Etudier les exoplanètes nous permettra peut-être de résoudre le mystère de Vénus

Vénus a été au centre d’une récente étude effectuée par les planétologues Giada Arney et Stephen Kane. Dans les années 70, James Hansen, un célèbre climatologue de la NASA, pensait que cette planète qui est aujourd’hui soumise à des conditions extrêmes aurait autrefois été habitée par des vies microbiennes.

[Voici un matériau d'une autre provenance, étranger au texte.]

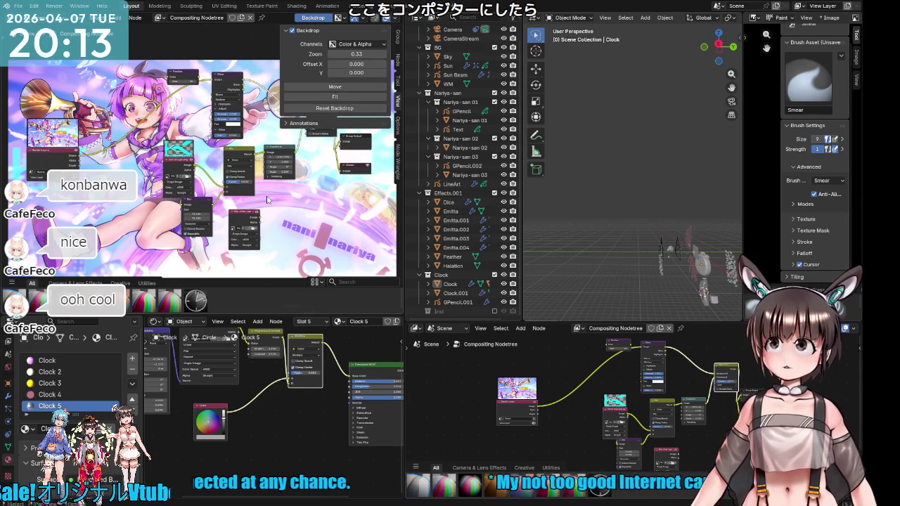
middle_click_drag(109, 129, 130, 150)
middle_click_drag(336, 128, 287, 142)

Toutefois, les scientifiques ne comprennent pas comment elle en est arrivée là.

Pour pouvoir démêler les mystères de la jumelle de la Terre, les experts pensent qu’il faudrait étudier les exoplanètes similaires qui tournent autour des étoiles voisines. Comprendre l’histoire de Vénus pourrait permettre d’anticiper celle de la Terre, son cas peut être perçu comme un avertissement sur le réchauffement climatique.

Venus Vie

Venus pourrait abriter la vie.

L’étude a été détaillée dans un article publié la semaine dernière sur arXiv. Les chercheurs estiment que l’étoile du Berger pourrait être « le miroir magique » qui reflète « le futur de la Terre ».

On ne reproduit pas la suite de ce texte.